### [Assignment]
In the records below, find the line with "(211, 397) none -> (232, 461) //" and the line with "(141, 459) none"; return exactly those lines and every line between them.

_ _ _

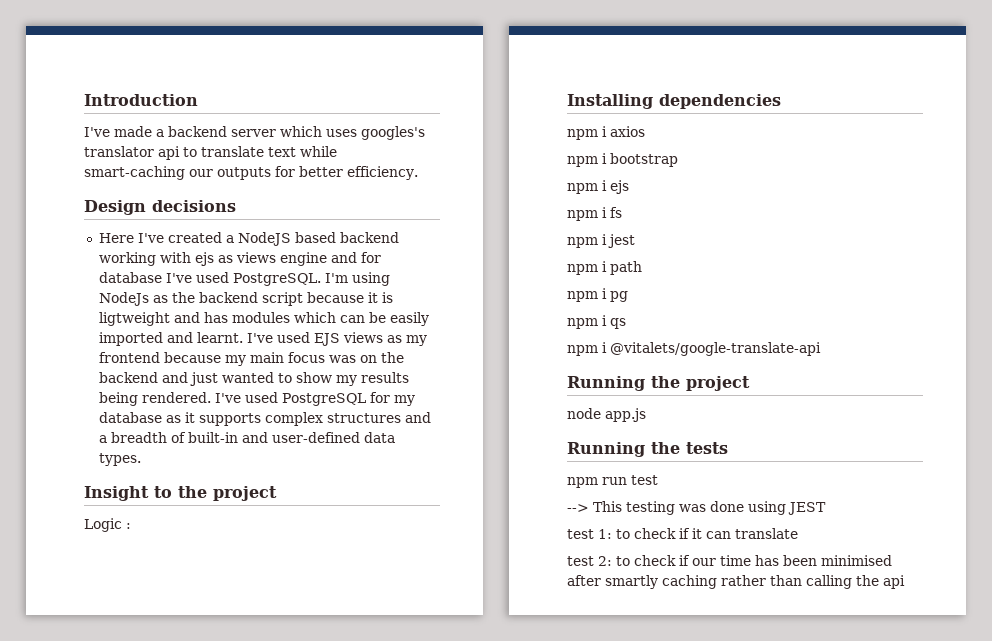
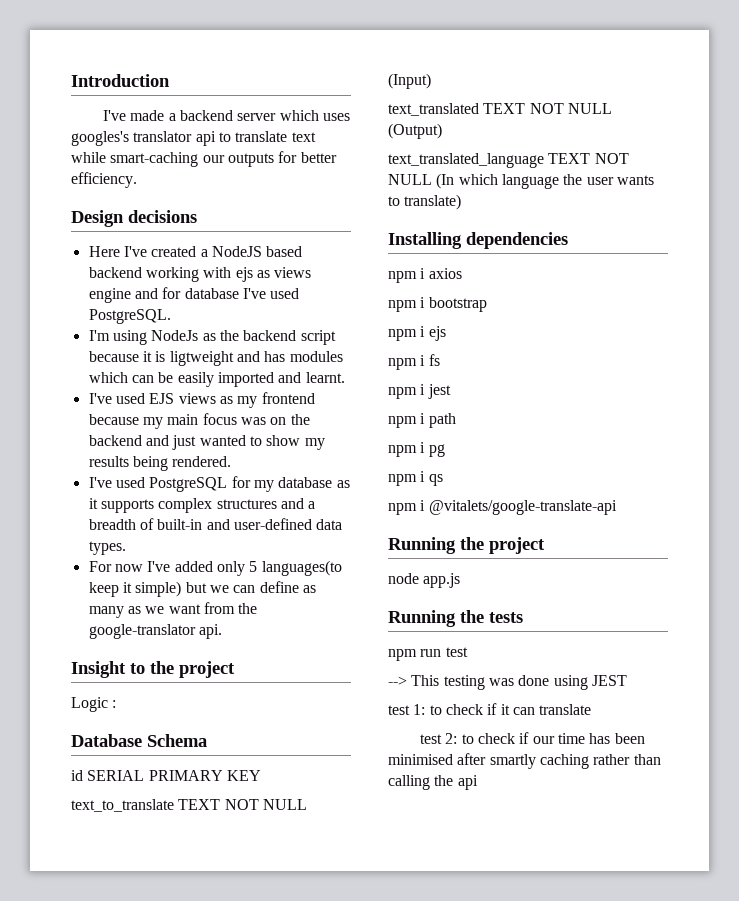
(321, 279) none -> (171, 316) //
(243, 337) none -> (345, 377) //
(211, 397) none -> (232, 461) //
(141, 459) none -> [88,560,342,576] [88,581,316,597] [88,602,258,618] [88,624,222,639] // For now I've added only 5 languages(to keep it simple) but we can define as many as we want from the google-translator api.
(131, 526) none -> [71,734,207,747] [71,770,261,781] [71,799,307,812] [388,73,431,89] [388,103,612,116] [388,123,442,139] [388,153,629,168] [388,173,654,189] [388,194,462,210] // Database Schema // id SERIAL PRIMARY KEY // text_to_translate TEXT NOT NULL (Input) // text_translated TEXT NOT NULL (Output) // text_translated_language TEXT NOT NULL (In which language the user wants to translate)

_ _ _

### [Response]
(211, 397) none -> (232, 461) //
(141, 459) none -> [88,560,342,576] [88,581,316,597] [88,602,258,618] [88,624,222,639] // For now I've added only 5 languages(to keep it simple) but we can define as many as we want from the google-translator api.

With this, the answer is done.